In situ hybridization

Whole-mount ISH was carried out as described previously (Kee and Bronner-Fraser, 2001). Digoxigenin-labeled probes were synthesized from the full-length chicken cDNA of JmjD2A, Msk1, and Sox2 using linearized plasmids. Hybridized probes were detected using an alkaline phosphatase–conjugated anti-digoxigenin antibody (1:2000; Roche, Buenos Aires, Argentina) in the presence of nitro blue tetrazolium/5-bromo-4-chloro-3′-indolyphosphate substrates (Roche). Embryos were photographed as a whole mount.

Bimolecular fluorescence complementation

For the BiFC assay on chick embryos, we used previously described vectors containing the N- and C-terminal halves of Venus (amino acids 1–172 and 173–239; Strobl-Mazzulla ). Full-length JmjD2A, 14-3-3, and SAP18 (used as a MOCK protein) were cloned in-frame upstream of the Venus halves–containing vector. Chick embryos were electroporated with the vectors at stage 5 and then cultured in 0.5 ml of albumen in tissue culture dishes for 16 h. Embryos were fixed in 4% PFA for 20 min at room temperature, washed in PBS, and visualized as a whole mount.
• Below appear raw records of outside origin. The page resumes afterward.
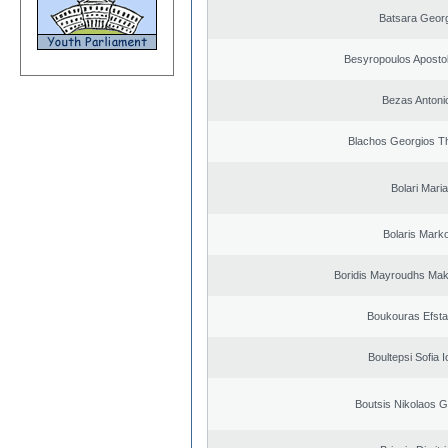
Batsara Geor
Besyropoulos Apostol
Bezas Antoni
Blachos Georgios T
Bolari Maria
Bolaris Mark
Boridis Mayroudhs Mak
Boukouras Efsta
Boultepsi Sofia I
Boutsis Nikolaos G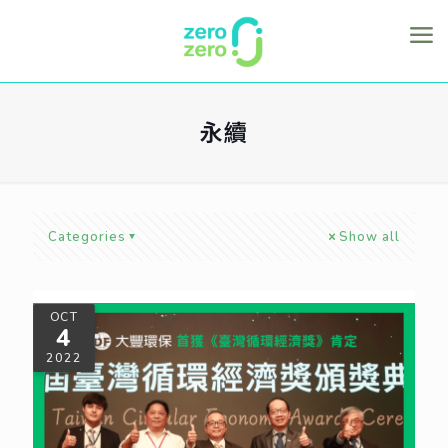
永續
Categories
Show all
OCT
4
2022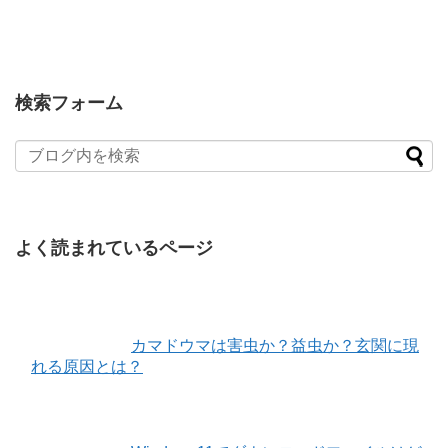
検索フォーム
よく読まれているページ
カマドウマは害虫か？益虫か？玄関に現
れる原因とは？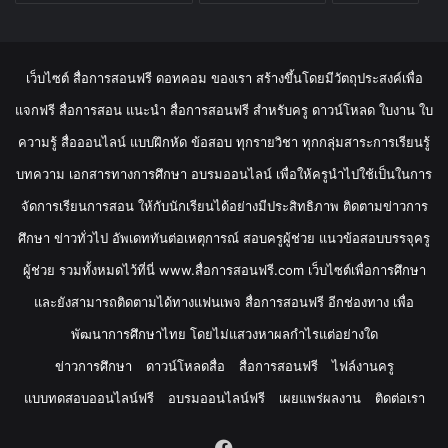
เว็บไซต์ สื่อการสอนฟรี ดอทคอม ของเรา สร้างขึ้นโดยมีวัตถุประสงค์เพื่อ
แจกฟรี สื่อการสอน แนะนำ สื่อการสอนฟรี สำหรับครู ดาวน์โหลด ใบงาน ใบ
ความรู้ สื่อออนไลน์ แบบฝึกหัด ข้อสอบ ทุกรายวิชา ทุกกลุ่มสาระการเรียนรู้
บทความ เอกสารทางการศึกษา อบรมออนไลน์ เพื่อให้ครูนำไปใช้เป็นในการ
จัดการเรียนการสอน ให้กับนักเรียนได้อย่างมีประสิทธิภาพ ติดตามข่าวการ
ศึกษา ข่าวทั่วไป อัพเดททันต่อเหตุการณ์ สอบครูผู้ช่วย แนวข้อสอบบรรจุครู
ผู้ช่วย รวมทั้งหมดไว้ที่นี่ www.สื่อการสอนฟรี.com เว็บไซต์เพื่อการศึกษา
และยังสามารถติดตามได้ทางแฟนเพจ สื่อการสอนฟรี อีกช่องทาง เพื่อ
พัฒนาการศึกษาไทย โดยไม่แสวงหาผลกำไรแต่อย่างใด
ข่าวการศึกษา
ดาวน์โหลดสื่อ
สื่อการสอนฟรี
ไฟล์งานครู
แบบทดสอบออนไลน์ฟรี
อบรมออนไลน์ฟรี
เผยแพร่ผลงาน
ติดต่อเรา
Facebook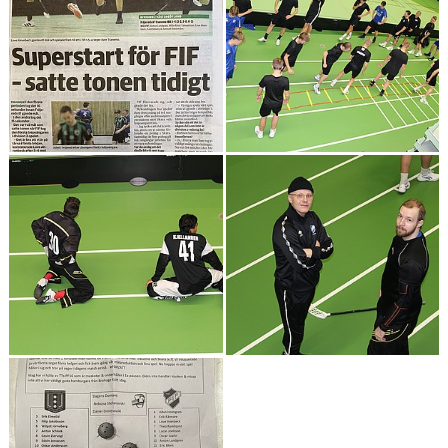
TABELL & RESULTAT
MATCHER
Some embryos were subsequently embedded in gelatin, cryostat sectioned at 16 μm, cover slipped using Permafluor (Beckman Coulter), and photographed.
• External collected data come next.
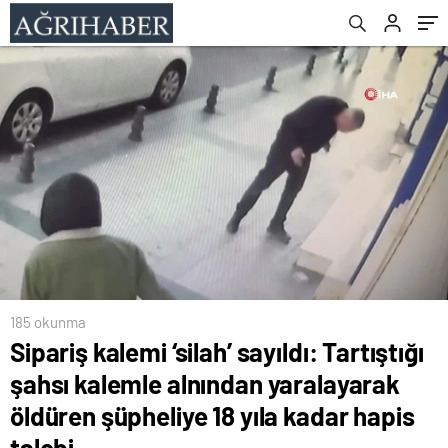
şüpheliye 18 yıla kadar hapis talebi
yansıdı
185 okunma
Sipariş kalemi ‘silah’ sayıldı: Tartıştığı
şahsı kalemle alnından yaralayarak
öldüren şüpheliye 18 yıla kadar hapis
talebi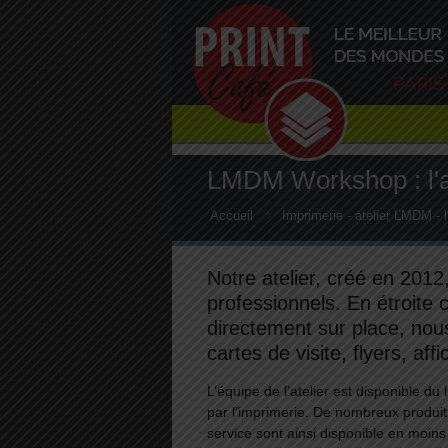
LMDM Workshop : l'a
Accueil
Imprimerie - atelier LMDM - 
Notre atelier, créé en 2012
professionnels. En étroite 
directement sur place, nou
cartes de visite, flyers, a
L’équipe de l’atelier est disponible d
par l’imprimerie. De nombreux produit
service sont ainsi disponible en moins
Chromatin immunoprecipitation

Three independent samples were made by dissecting neural plates from 30 embryos collected at stages 3 and 5. Cells were cross-linked and sonicated to yield 300– to 800–base pair fragments. Samples were evenly split for rabbit anti-JmjD2A (Abcam, Buenos Aires, Argentina), anti-H3K9me3 (Abcam), anti-H3S10ph (Epigentek, Farmingdale, NY), control rabbit anti–immunoglobulin G (IgG; Abcam), and input. Antibodies were preincubated with protein A magnetic beads (Invitrogen, Buenos Aires, Argentina) before incubation with a sonicated protein–DNA complex. The complexes were magnetically isolated, eluted, and cross-link reversed. The DNA was purified, precipitated, and finally used as a template for qPCR analysis (see Supplemental Table S1 for a list of primers). Every sample was loaded by three replicates each. The results were quantified using the ΔΔCt method, calculated according to manufacturer’s instructions (Applied BioSystems), and expressed as fold enrichment with respect to IgG.